Why? Because Kat was always an old soul inside a teenager’s body. Her character arc wasn’t going to be affected by that change. If anything, it might have been a little more poignant, because I remember being 22 or 23 and having everyone still treat me like a kid – sometimes still feeling like a kid. But I knew that I wasn’t, and so I was straddling two worlds in that way.
Now, am I saying that I think aging characters up is always a Walnut Change? NO. No. N-O.
I mean, seriously, I do not think that. At all.
In fact, in most cases I do think it’s probably a Baking Soda change, especially the younger the characters are in the book.
After all, a sixteen-year-old is in many ways far more similar to the person they are going to be at twenty-one than the person they were at eleven.
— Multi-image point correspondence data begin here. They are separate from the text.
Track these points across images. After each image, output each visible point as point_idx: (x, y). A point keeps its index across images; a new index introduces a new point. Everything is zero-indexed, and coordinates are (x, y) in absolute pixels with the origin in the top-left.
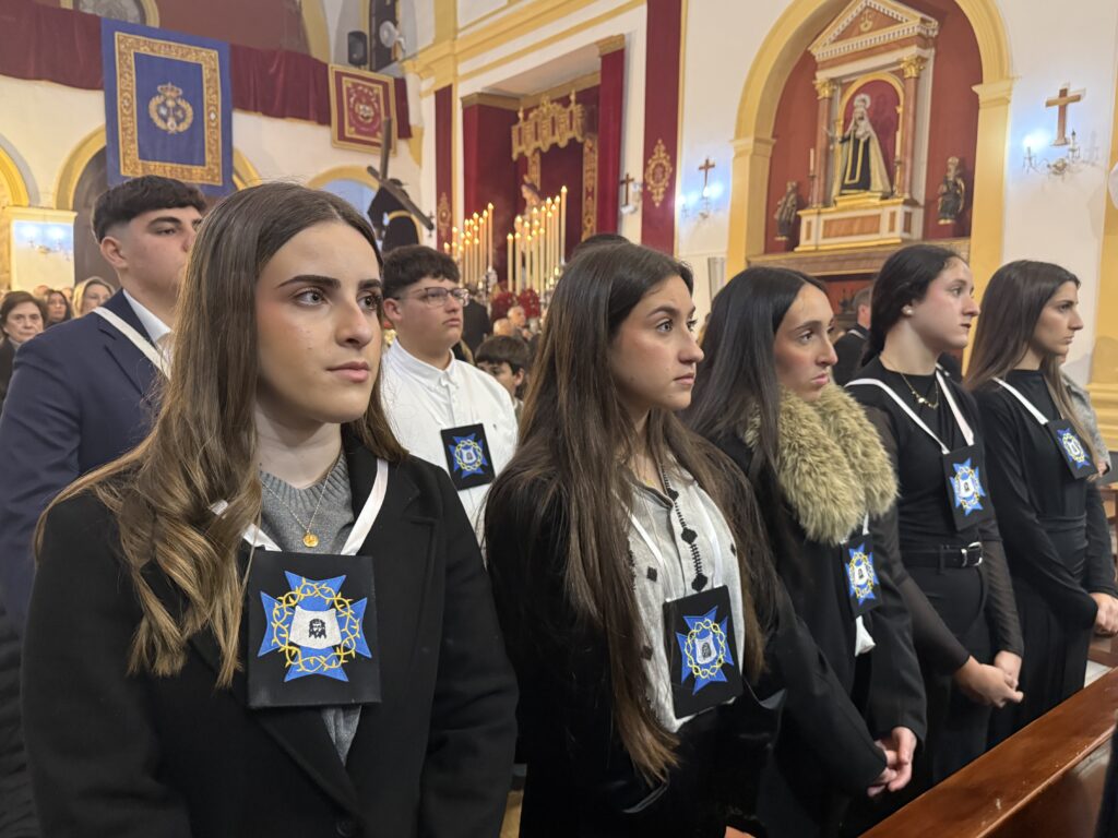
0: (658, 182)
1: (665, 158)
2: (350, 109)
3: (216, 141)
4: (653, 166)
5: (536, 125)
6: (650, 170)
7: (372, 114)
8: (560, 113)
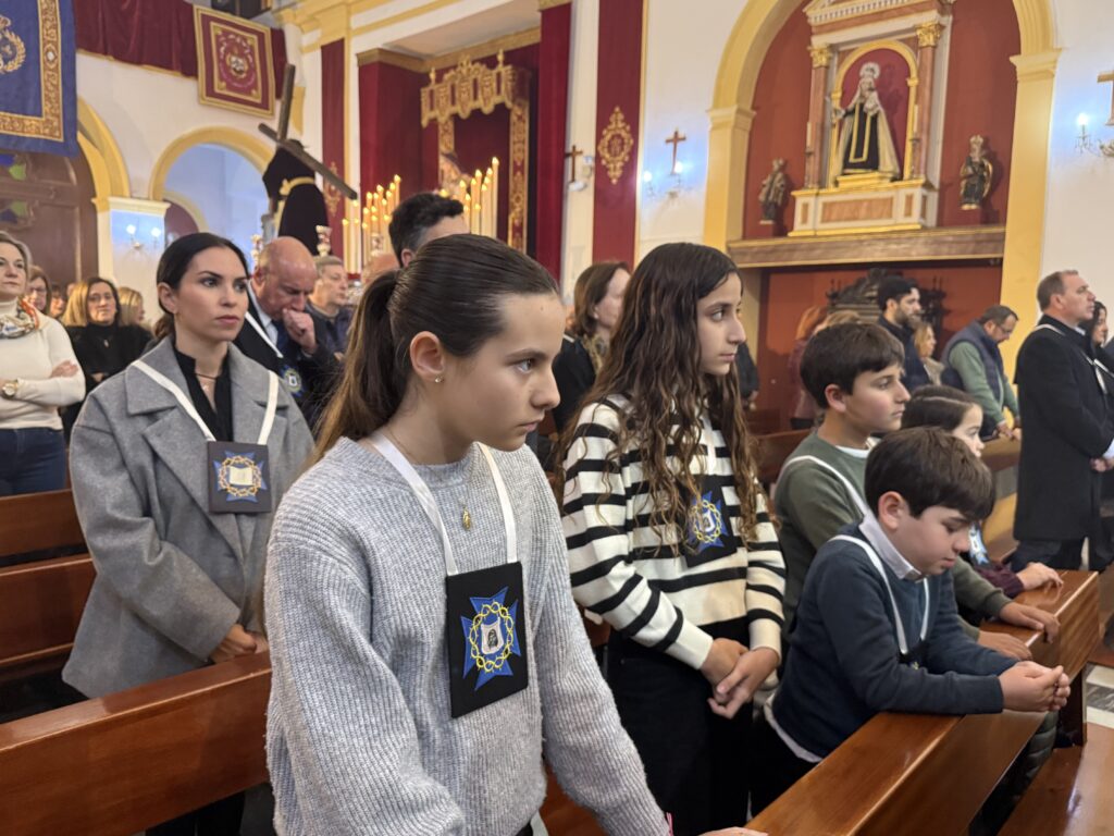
0: (615, 155)
1: (624, 128)
2: (219, 61)
3: (56, 87)
4: (608, 137)
5: (453, 89)
6: (605, 142)
7: (246, 68)
8: (484, 75)
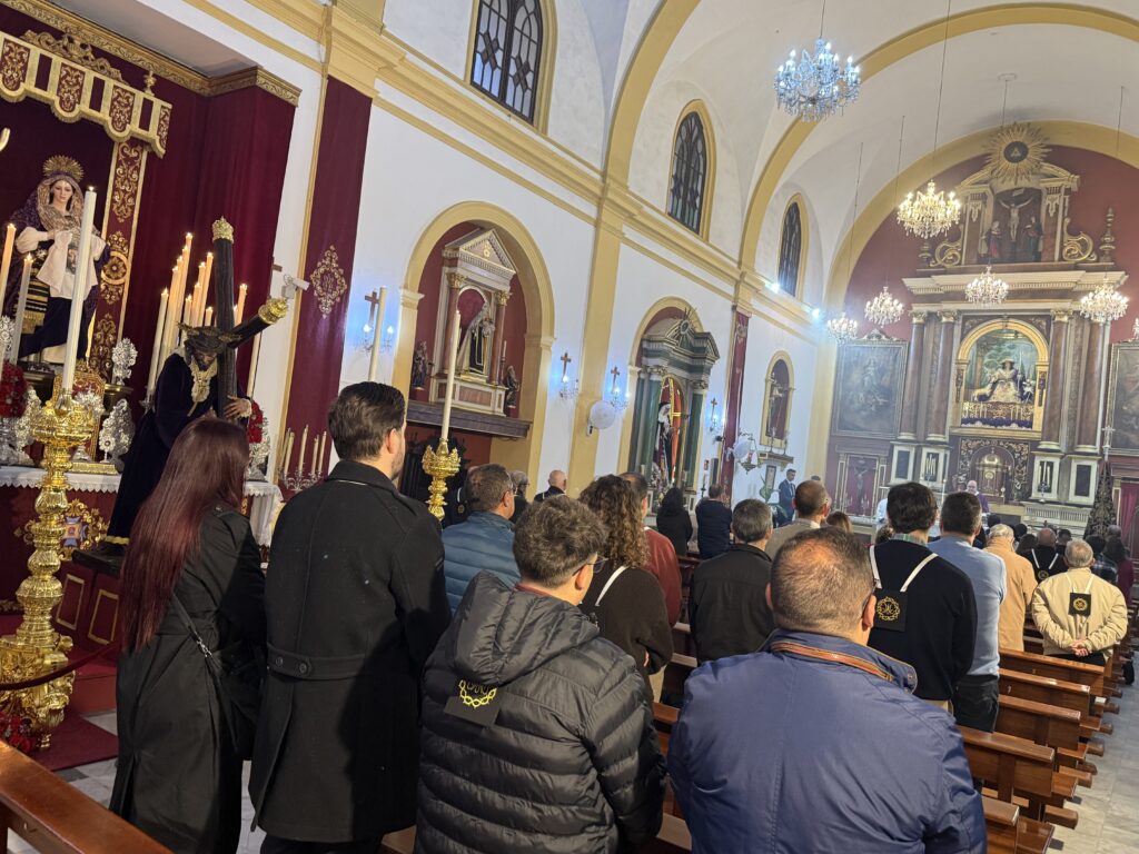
0: (327, 291)
1: (337, 268)
4: (321, 270)
5: (43, 61)
8: (118, 86)
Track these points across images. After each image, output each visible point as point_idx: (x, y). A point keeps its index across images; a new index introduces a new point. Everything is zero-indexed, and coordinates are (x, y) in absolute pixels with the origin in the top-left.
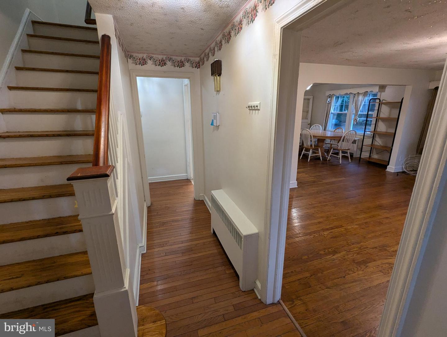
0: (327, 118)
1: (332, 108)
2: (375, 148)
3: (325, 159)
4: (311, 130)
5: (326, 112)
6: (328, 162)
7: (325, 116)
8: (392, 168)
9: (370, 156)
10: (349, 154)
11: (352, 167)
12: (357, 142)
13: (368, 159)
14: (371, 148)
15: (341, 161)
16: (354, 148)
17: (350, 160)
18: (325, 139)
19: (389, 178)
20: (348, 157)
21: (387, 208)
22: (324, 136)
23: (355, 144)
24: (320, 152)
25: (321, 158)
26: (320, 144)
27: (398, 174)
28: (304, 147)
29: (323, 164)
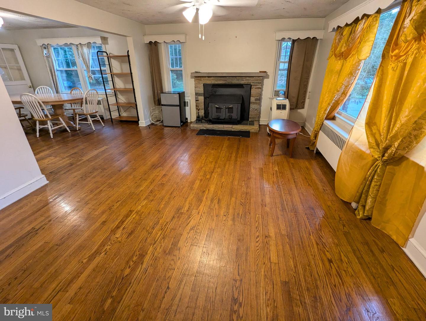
0: (54, 77)
1: (56, 64)
2: (121, 106)
3: (73, 130)
4: (37, 95)
5: (48, 69)
6: (78, 131)
7: (50, 75)
8: (143, 123)
9: (120, 115)
10: (99, 117)
11: (108, 131)
12: (101, 102)
13: (119, 119)
14: (118, 106)
15: (93, 127)
16: (101, 110)
17: (102, 123)
18: (63, 105)
19: (144, 133)
20: (99, 120)
21: (159, 165)
22: (60, 100)
23: (101, 104)
24: (63, 122)
25: (68, 129)
26: (59, 111)
27: (149, 126)
28: (36, 120)
29: (73, 136)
Plus, oftentimes the plots of the books don’t make sense if a tween is involved vs. a teen vs. a twenty-something.
For example, I can forgive eleven-year-old Harry Potter for going after Professor Quirrell and not telling a teacher what was up far more easily than I could forgive a sixteen-year-old Harry for making that same call.
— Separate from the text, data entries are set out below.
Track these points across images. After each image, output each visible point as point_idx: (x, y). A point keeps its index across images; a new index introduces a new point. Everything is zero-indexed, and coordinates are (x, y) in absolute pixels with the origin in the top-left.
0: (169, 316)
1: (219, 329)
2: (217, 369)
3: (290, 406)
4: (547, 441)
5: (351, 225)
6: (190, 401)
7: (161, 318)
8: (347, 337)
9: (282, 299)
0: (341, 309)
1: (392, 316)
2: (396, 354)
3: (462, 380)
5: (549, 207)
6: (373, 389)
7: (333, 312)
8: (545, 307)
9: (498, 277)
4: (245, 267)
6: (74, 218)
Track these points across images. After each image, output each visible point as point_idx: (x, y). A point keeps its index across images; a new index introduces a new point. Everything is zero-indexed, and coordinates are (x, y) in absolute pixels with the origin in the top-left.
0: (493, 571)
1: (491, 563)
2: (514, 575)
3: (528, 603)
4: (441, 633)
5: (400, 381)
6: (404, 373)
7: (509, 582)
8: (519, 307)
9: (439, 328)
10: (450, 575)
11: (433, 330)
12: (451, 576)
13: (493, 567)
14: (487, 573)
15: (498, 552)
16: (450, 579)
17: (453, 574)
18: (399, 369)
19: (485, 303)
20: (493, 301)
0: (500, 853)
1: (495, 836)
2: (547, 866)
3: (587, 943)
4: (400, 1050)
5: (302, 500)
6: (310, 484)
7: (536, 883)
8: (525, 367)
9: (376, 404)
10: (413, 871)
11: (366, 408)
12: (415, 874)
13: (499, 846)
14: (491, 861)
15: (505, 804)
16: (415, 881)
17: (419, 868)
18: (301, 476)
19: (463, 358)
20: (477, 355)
I guess the key question is this: “Will this change impact other aspects of the story?”
Will this change the chemistry?
“We found a great young actress for Hermione but she doesn’t need braces.” —Walnut Change
“We decided to set Hogwarts in Ireland instead of Scotland.” –Walnut Change (an unnecessary change, but a Walnut Change nonetheless)
“We decided to give Harry a spunky kid brother because there was a kid brother in Jurassic World and everyone loves a kid brother.” –Baking Soda Change
Why Baking Soda Changes Happen
In most instances, people don’t know they’re making a Baking Soda change. And no one – I do mean no one – sets out to make a bad movie.
I think that mostly they are honest mistakes made by well-intentioned people who just don’t foresee the consequences.
There is a domino effect to Baking Soda Changes. That is their defining factor. Baking Soda Changes multiply and carry on, and people often don’t see it until it’s too late.
This is why I think the first rule of book-to-film adaptations should be simple: first, do no harm.
One of the most sought-after screenwriting teams in Hollywood right now is Michael Weber & Scott Neustadter who did the adaptations of Fault and Paper Towns. Now, I don’t know them—have never met them. But I’m going to guess that this rule is pretty important to them (and also the producers and studio execs who are giving them notes on John’s projects), and that is why those adaptations are incredibly good. Not just true to the book—but good.
Make no mistake, there are a lot of cooks in a movie’s kitchen. Everyone gives notes. Everyone wants to see their idea make it onto the screen. And that makes for a lot of potential places where the chemistry can get way out of whack.
So Why Do Authors Let This Happen?!
Power.
Clearly, all of the examples here are ludicrous because no one was ever going to mess with Harry Potter. Why? Because it was Harry-Freaking-Potter.
It had the largest fandom the world had ever known, and that meant two things.
– We don’t want to tick them off. – Millions of people are obsessed with this. Something here might be working.
But no book franchise will ever have power like that again. Few even come close.
Those who do – those mega franchises like Twilight, Hunger Games, and the John Green novels – result in film adaptations that are likely to follow the books fairly closely because studios are afraid of what will happen if they don’t. But at any given time there are maybe ten authors on the planet with that kind of power.
So what about authors/books that don’t have that kind of power?
Some will be fortunate enough to work with people who want to hear what the creator has to say, to get feedback from the people who know that readers are essentially a focus group that has been going on for years and sometimes include millions of fans.
Some will not be that fortunate.
All an author can do is carefully choose who we get into bed with and hope that they really, truly get the story and the characters and the world and how all of these things work with each other – that they understand the book’s chemistry.
After all, books and films are different.
But, ultimately, it is the kind of different that matters.